* [Task goal] Quote the entries below from the line with "160: (163, 209)" through the line with "208: (357, 197)", both ends included, and only those lines.

══════════

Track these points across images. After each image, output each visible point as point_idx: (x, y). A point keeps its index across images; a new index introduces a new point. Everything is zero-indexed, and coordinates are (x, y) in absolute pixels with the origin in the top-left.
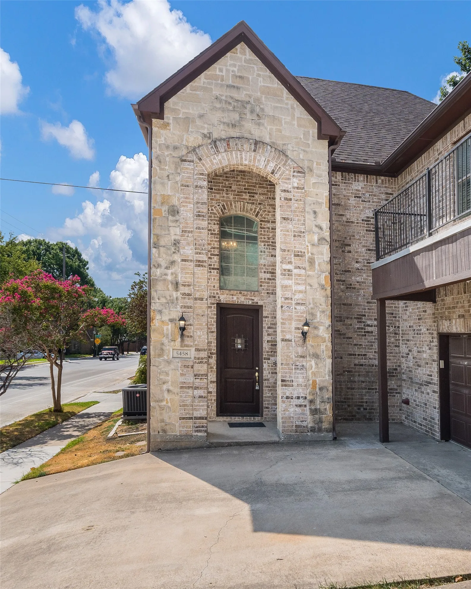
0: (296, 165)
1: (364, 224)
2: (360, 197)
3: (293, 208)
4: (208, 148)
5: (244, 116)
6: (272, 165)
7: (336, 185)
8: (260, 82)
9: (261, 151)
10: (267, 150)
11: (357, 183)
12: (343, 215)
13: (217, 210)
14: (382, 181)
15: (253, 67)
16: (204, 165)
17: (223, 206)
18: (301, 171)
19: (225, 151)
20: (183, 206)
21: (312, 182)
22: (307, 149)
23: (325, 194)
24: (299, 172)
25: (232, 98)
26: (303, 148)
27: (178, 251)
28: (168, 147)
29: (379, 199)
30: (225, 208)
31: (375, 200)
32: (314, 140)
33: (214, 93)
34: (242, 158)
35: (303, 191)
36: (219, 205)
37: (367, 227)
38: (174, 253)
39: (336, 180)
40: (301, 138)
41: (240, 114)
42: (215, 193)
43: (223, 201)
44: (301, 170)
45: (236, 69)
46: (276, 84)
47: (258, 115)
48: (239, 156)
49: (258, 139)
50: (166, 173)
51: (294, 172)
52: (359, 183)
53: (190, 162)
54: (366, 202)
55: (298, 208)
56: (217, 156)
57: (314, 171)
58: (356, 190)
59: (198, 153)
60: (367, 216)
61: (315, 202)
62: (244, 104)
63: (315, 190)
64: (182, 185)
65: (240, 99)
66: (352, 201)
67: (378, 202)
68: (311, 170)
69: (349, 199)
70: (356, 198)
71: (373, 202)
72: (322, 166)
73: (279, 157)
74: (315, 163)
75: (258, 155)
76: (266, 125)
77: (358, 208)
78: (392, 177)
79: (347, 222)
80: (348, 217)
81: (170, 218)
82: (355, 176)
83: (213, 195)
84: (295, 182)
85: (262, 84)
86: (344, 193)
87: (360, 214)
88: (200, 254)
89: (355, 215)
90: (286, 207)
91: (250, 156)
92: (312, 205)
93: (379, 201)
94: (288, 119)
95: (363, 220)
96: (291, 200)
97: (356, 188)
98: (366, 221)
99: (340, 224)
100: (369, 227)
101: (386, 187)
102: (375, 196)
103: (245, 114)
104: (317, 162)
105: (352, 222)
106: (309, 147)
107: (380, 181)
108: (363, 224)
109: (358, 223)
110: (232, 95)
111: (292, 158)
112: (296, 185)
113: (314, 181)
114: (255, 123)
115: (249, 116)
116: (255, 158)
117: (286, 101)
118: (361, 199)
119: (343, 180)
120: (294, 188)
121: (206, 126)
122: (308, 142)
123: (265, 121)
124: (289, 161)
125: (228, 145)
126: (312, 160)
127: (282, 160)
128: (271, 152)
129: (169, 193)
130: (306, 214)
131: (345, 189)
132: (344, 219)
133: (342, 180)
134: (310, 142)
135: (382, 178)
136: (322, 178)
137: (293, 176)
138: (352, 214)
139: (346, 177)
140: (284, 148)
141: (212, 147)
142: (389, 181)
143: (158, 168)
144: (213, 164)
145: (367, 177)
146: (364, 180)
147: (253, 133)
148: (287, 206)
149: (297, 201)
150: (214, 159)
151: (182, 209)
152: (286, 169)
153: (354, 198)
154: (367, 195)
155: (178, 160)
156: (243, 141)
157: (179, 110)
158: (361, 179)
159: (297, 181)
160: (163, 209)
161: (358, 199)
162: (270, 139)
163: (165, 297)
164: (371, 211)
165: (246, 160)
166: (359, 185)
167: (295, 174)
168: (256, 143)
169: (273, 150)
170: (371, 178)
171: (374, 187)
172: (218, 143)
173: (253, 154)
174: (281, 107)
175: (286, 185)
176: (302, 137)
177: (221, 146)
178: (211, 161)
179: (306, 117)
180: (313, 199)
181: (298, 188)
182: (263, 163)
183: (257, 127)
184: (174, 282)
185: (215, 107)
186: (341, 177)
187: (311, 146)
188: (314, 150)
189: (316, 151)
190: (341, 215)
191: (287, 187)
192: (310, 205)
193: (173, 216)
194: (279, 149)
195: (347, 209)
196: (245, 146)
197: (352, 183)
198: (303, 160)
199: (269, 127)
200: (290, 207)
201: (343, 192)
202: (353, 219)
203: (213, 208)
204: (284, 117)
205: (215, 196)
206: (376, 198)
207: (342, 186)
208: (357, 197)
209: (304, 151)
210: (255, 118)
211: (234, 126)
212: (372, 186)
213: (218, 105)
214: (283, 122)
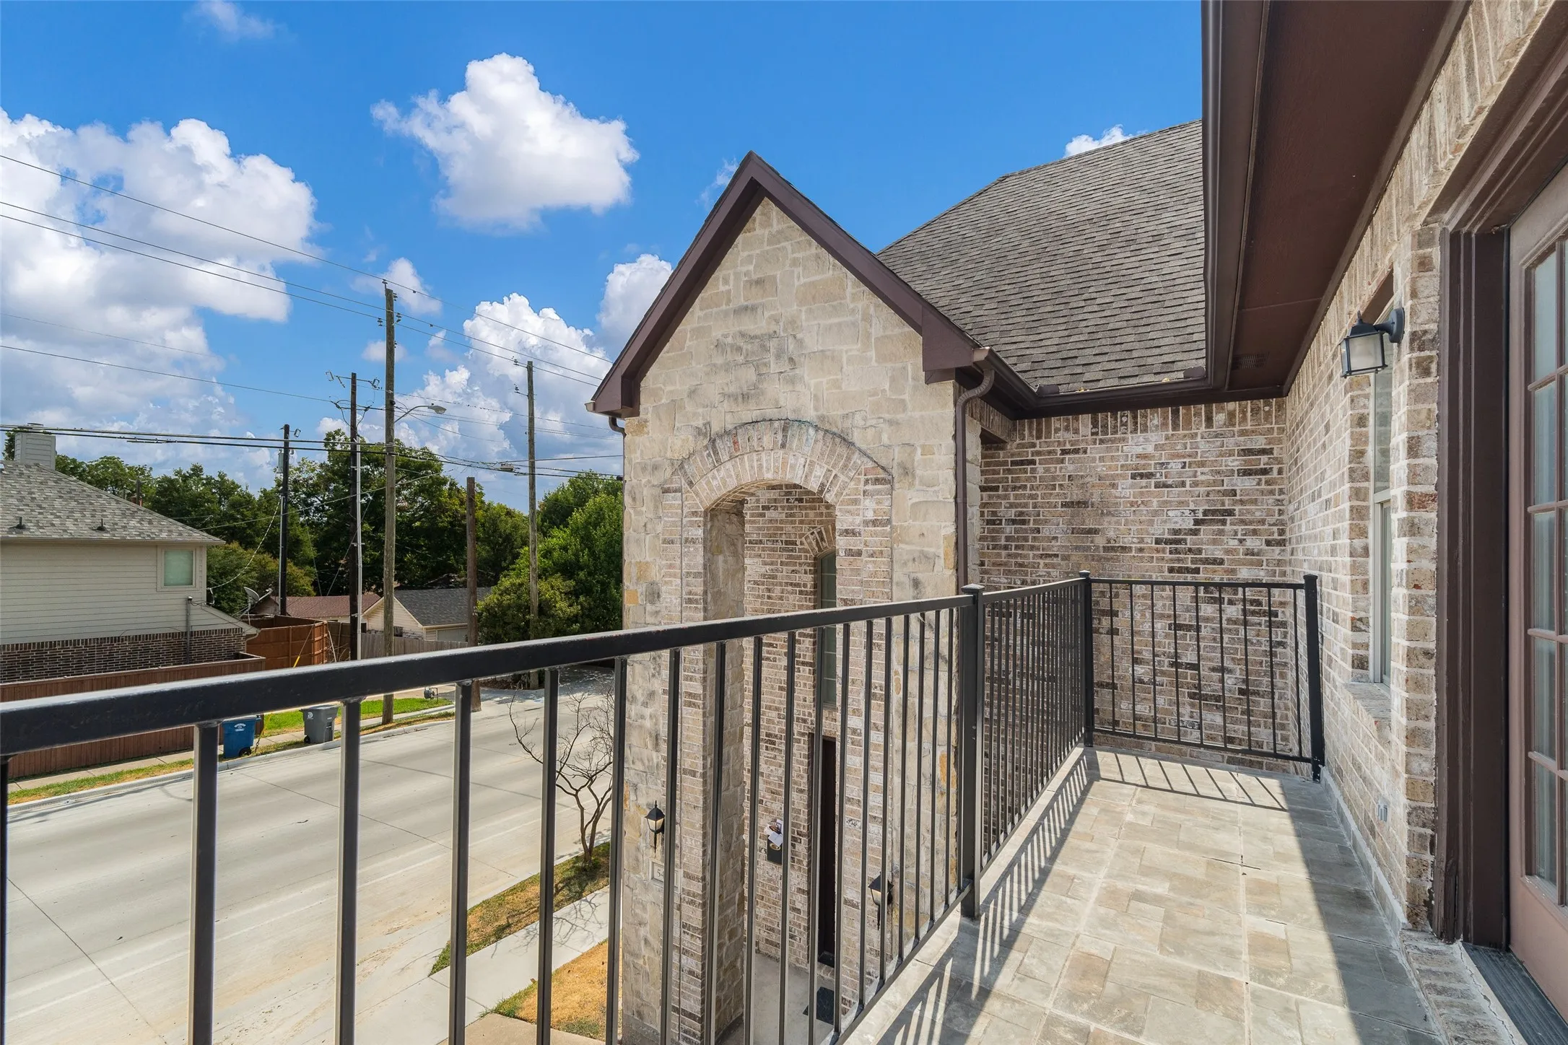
0: (870, 465)
1: (1164, 551)
2: (1150, 475)
3: (864, 576)
4: (703, 456)
5: (764, 370)
6: (819, 472)
7: (1076, 451)
8: (799, 278)
9: (796, 442)
10: (807, 440)
11: (1140, 437)
12: (1096, 531)
13: (810, 544)
14: (1231, 415)
15: (784, 248)
16: (697, 495)
17: (820, 533)
18: (884, 478)
19: (731, 458)
20: (666, 583)
21: (910, 503)
22: (900, 416)
23: (943, 532)
24: (877, 481)
25: (743, 335)
26: (887, 416)
27: (659, 674)
28: (644, 469)
29: (1218, 472)
30: (822, 539)
31: (1201, 478)
32: (915, 388)
33: (714, 334)
34: (760, 467)
35: (888, 528)
36: (812, 533)
37: (1172, 560)
38: (654, 676)
39: (1075, 437)
40: (884, 391)
41: (757, 368)
42: (806, 508)
43: (821, 522)
44: (882, 475)
45: (751, 268)
46: (832, 271)
47: (791, 360)
48: (755, 464)
49: (791, 417)
50: (643, 520)
51: (867, 482)
52: (1149, 435)
53: (675, 491)
54: (1170, 486)
55: (875, 574)
56: (718, 471)
57: (919, 472)
58: (1139, 456)
59: (688, 471)
60: (1172, 526)
61: (916, 555)
62: (762, 341)
63: (917, 523)
64: (665, 541)
65: (758, 332)
66: (1126, 489)
67: (1215, 483)
68: (907, 471)
69: (1114, 486)
70: (1138, 480)
71: (1195, 484)
72: (936, 457)
73: (832, 452)
74: (919, 451)
75: (792, 453)
76: (806, 378)
77: (1142, 507)
78: (1266, 396)
79: (1106, 549)
80: (1111, 534)
81: (649, 607)
82: (1135, 417)
83: (804, 512)
84: (869, 508)
85: (803, 280)
86: (1101, 468)
87: (1151, 523)
88: (691, 680)
89: (1134, 528)
90: (849, 573)
91: (776, 460)
92: (910, 564)
93: (1218, 477)
94: (855, 349)
95: (1158, 541)
96: (859, 553)
97: (1139, 450)
98: (1168, 542)
99: (1086, 557)
100: (1179, 560)
101: (1243, 433)
102: (1202, 464)
103: (765, 364)
104: (923, 447)
105: (1124, 549)
106: (904, 410)
107: (1220, 418)
108: (1158, 551)
109: (1141, 550)
110: (743, 328)
111: (864, 447)
112: (870, 515)
113: (915, 500)
114: (784, 379)
115: (774, 368)
116: (785, 463)
117: (852, 306)
118: (1153, 481)
119: (1097, 434)
120: (866, 523)
121: (700, 410)
122: (902, 397)
123: (804, 371)
124: (856, 456)
125: (735, 443)
126: (912, 442)
127: (840, 456)
128: (816, 441)
129: (648, 559)
130: (894, 587)
131: (1102, 459)
132: (1100, 541)
133: (1093, 434)
134: (906, 397)
135: (1231, 406)
136: (936, 488)
137: (864, 492)
138: (1122, 527)
139: (1105, 426)
140: (845, 425)
141: (709, 455)
142: (1255, 411)
143: (632, 511)
144: (712, 490)
145: (1176, 413)
146: (1164, 425)
147: (782, 403)
148: (852, 570)
149: (872, 556)
150: (714, 478)
151: (664, 589)
152: (849, 477)
153: (1130, 480)
154: (1175, 466)
155: (659, 491)
156: (762, 426)
157: (661, 388)
158: (1155, 422)
159: (874, 506)
160: (639, 591)
161: (1144, 482)
162: (816, 409)
163: (642, 760)
164: (1187, 512)
165: (768, 470)
166: (1147, 440)
167: (870, 487)
168: (787, 425)
169: (821, 433)
170: (1187, 415)
171: (1199, 439)
172: (719, 443)
173: (781, 452)
174: (840, 324)
175: (850, 518)
176: (887, 387)
177: (724, 447)
178: (708, 483)
179: (897, 331)
180: (913, 547)
181: (874, 523)
182: (800, 472)
183: (790, 388)
184: (654, 735)
185: (715, 365)
186: (1091, 426)
187: (909, 406)
188: (917, 414)
189: (922, 416)
190: (1090, 531)
191: (852, 523)
192: (905, 564)
193: (652, 603)
194: (835, 430)
195: (1109, 513)
196: (765, 439)
197: (1124, 440)
198: (889, 447)
199: (813, 382)
200: (857, 572)
201: (1097, 467)
202: (1127, 540)
203: (803, 539)
204: (845, 348)
205: (807, 515)
206: (1206, 470)
207: (1095, 451)
208: (1142, 476)
209: (891, 422)
210: (786, 367)
211: (745, 397)
212: (1194, 436)
213: (719, 360)
214: (844, 360)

══════════

* [Written answer]
160: (163, 209)
161: (358, 199)
162: (270, 139)
163: (165, 297)
164: (371, 211)
165: (246, 160)
166: (359, 185)
167: (295, 174)
168: (256, 143)
169: (273, 150)
170: (371, 178)
171: (374, 187)
172: (218, 143)
173: (253, 154)
174: (281, 107)
175: (286, 185)
176: (302, 137)
177: (221, 146)
178: (211, 161)
179: (306, 117)
180: (313, 199)
181: (298, 188)
182: (263, 163)
183: (257, 127)
184: (174, 282)
185: (215, 107)
186: (341, 177)
187: (311, 146)
188: (314, 150)
189: (316, 151)
190: (341, 215)
191: (287, 187)
192: (310, 205)
193: (173, 216)
194: (279, 149)
195: (347, 209)
196: (245, 146)
197: (352, 183)
198: (303, 160)
199: (269, 127)
200: (290, 207)
201: (343, 192)
202: (353, 219)
203: (213, 208)
204: (284, 117)
205: (215, 196)
206: (376, 198)
207: (342, 186)
208: (357, 197)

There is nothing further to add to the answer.